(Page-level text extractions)
━━━━

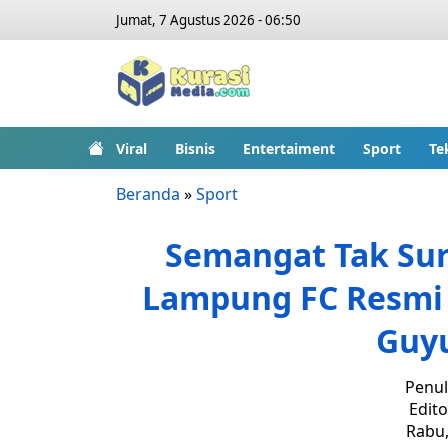
Jumat, 7 Agustus 2026 - 06:50
Viral
Bisnis
Entertaiment
Sport
Te
Beranda
»
Sport
Semangat Tak Sur
Lampung FC Resmi 
Guy
Penul
Edito
Rabu,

━━━━

Required work
Send back every record exactly as it stands, except the pictures.

Response area
Jumat, 7 Agustus 2026 - 06:50
Viral
Bisnis
Entertaiment
Sport
Te
Beranda
»
Sport
Semangat Tak Sur
Lampung FC Resmi 
Guy
Penul
Edito
Rabu,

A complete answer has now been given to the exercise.